Signature: antwatcher’s sister

Ant Bug Nymph

Dear antwatcher’s sister,
Though this is not an Ant, your error is understandable.  This is an immature Broad Headed Bug in the genus
Alydus, and they are frequently called Ant Bugs since they are such effective ant mimics.  There are several fine photos on BugGuide.
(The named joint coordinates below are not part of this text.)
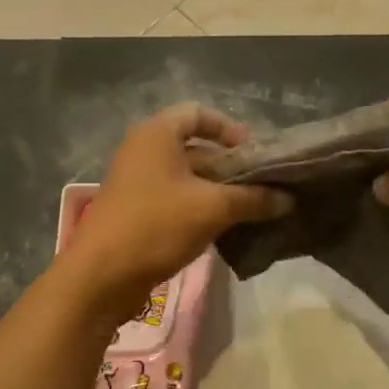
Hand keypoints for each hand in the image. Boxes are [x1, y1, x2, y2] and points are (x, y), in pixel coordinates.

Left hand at [59, 103, 290, 324]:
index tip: (255, 153)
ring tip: (252, 210)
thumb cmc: (156, 225)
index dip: (230, 129)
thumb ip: (253, 199)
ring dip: (219, 191)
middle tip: (262, 186)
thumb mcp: (212, 208)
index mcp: (157, 133)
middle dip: (230, 166)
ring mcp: (137, 181)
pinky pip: (176, 199)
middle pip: (196, 146)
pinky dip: (200, 208)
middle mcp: (144, 150)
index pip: (199, 113)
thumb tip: (288, 199)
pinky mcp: (136, 210)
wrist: (100, 276)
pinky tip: (226, 228)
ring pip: (188, 176)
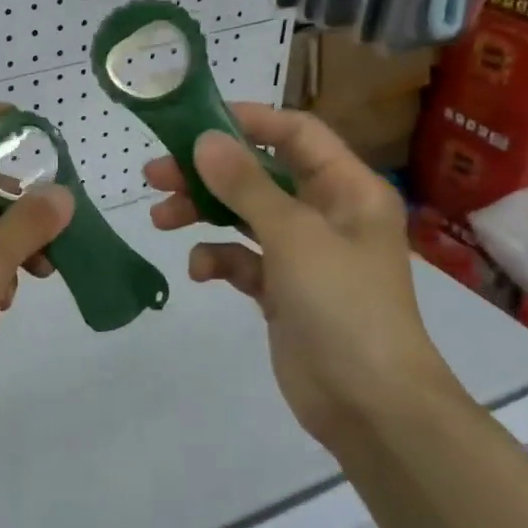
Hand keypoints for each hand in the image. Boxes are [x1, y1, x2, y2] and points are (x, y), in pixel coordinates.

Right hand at [145, 103, 460, 440]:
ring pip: (243, 216)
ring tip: (160, 218)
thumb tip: (204, 139)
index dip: (249, 121)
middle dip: (208, 173)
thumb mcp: (294, 236)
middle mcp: (327, 214)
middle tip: (155, 173)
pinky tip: (200, 271)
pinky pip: (242, 259)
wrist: (371, 406)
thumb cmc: (343, 305)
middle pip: (260, 174)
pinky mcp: (282, 290)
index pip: (296, 134)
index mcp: (347, 189)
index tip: (194, 123)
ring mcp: (303, 254)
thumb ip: (246, 185)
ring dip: (202, 213)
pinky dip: (218, 259)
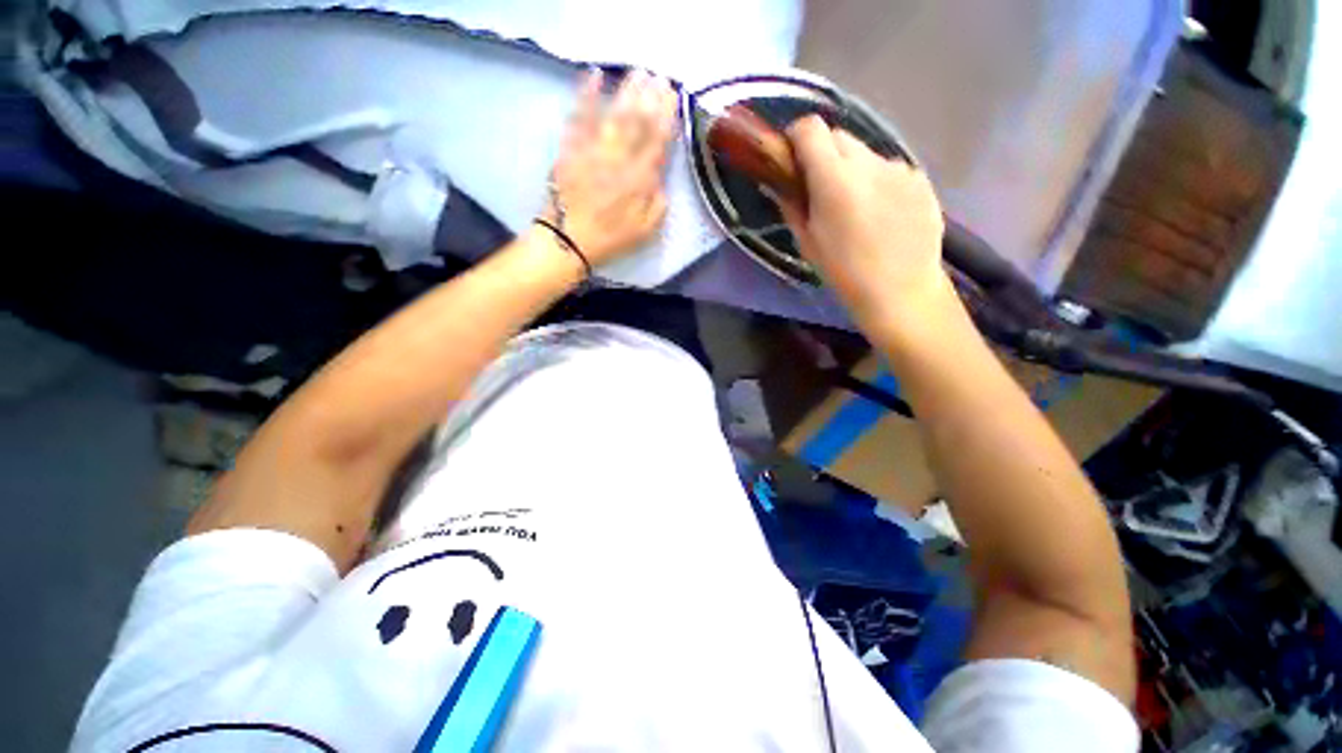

What's That Bug? does not endorse extermination

Subject: What is this thing?
Location: A wetland in Reynoldsburg, Ohio
October 7, 2012 2:35 pm
Me and two fellow students are doing a project concerning the insect life in our backyard wetland. We found this nifty-looking guy, but have no idea what it is. I’ve looked everywhere online, and asked in a bunch of other Q&A sites, and gotten nothing. People keep saying it might be a velvet ant, but I know it’s not. It has a proboscis, long antenni, really long back legs, and you might not be able to see in the pictures, but it appears to have very small, possibly vestigial wings folded up on the back of its thorax.
Signature: Connor

Immature Ant Bug

Hi Conner,
This True Bug is a very effective ant mimic.  We believe it is an immature Ant Bug in the genus
Alydus, a group of Broad-Headed Bugs that are well represented on BugGuideThe BugGuide genus page mentions the common name Ant Bug.  We would not discount that it might be a nymph of a Black Damel Bug, Nabis subcoleoptratus, based on this photo on BugGuide , but we still favor the Broad Headed Bug. 

Immature Broad-Headed Bug

What's That Bug? does not endorse extermination

This one ate all the leaves on my pear tree
Location: Louisiana
October 27, 2011 3:56 pm
I had a bug problem last year and it is coming back. And I can’t find out what it is to deal with it. I’ve never had anything like this before. I hope you can help.
Signature: Michael

Texas Bow-Legged Bug

Dear Michael,
We do not believe this Broad Headed Bug is the pear tree defoliator.  We suspect your species might be the Texas Bow-Legged Bug,
Hyalymenus tarsatus, based on images posted to BugGuide which states:  “Often be seen feeding on a variety of plants, especially euphorbias and seed pods of legumes and milkweeds.”  Since Broad Headed Bugs have piercing and sucking mouthparts, they would not be capable of eating leaves.